Dr. Brody: So I don’t think that people should have to change their plans or pump the brakes on that plan, but they surely should have the conversation with their oncologist, their lymphoma doctor, as there are different types of monitoring that we should do afterwards just to keep an eye out for this.

Is there any identified higher-risk group for developing T-cell lymphoma?

Dr. Brody: Not that we know of yet.

Why was the occurrence of T-cell lymphoma not entirely unexpected?

Dr. Brody: This side effect was both surprising and should not actually be super surprising. Because CAR T is a type of gene therapy.

How does the risk of T-cell lymphoma compare to other therapy-induced cancers?

Dr. Brody: So it is kind of related. But just again, a pretty rare thing.

What questions should patients be asking about their treatment options?
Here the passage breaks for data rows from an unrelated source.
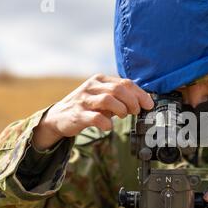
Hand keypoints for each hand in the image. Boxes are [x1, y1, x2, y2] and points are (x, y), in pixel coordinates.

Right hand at [32, 74, 153, 149]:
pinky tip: (108, 127)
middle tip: (135, 112)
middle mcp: (91, 87)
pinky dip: (106, 123)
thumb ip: (121, 97)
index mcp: (100, 80)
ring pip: (108, 100)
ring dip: (121, 110)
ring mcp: (83, 100)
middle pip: (118, 89)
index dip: (140, 94)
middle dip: (132, 102)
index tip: (149, 105)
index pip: (125, 83)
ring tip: (123, 116)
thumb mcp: (103, 98)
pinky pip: (95, 118)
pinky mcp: (77, 115)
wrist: (58, 117)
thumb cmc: (87, 107)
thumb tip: (144, 102)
Dr. Brody: Patients should be asking, you know, what’s right for me specifically. That answer may have been clear five years ago, CAR T-cell was, you know, the immunotherapy now, maybe bispecific antibodies by themselves or maybe bispecific antibodies in combination with some standard therapies.

Can you elaborate on the process of CAR T-cell therapy and its personalized nature?

Dr. Brody: So you sit there on the Leukapheresis machine for maybe four hours, and we get some T cells from that, some of your immune cells, and they send those T cells to one of the manufacturing labs, and they take those T cells and put this gene inside. And the gene is called a car.

CAR T-cell therapy is both immune therapy and gene therapy. We have patients give some blood. It’s a little more than the normal, you know, blood poke in an arm because we do this thing called pheresis or leukapheresis. You give some blood, we keep one part of it and then give you back all the blood so you’re not too drained afterward.

What is the significance of the personalized aspect of CAR T-cell therapy?

Dr. Brody: CAR T-cell therapy is a personalized product made for each person. And then before we re-infuse those CAR T-cells, people get some chemotherapy right beforehand. And that chemotherapy sometimes call it lymphodepleting chemotherapy.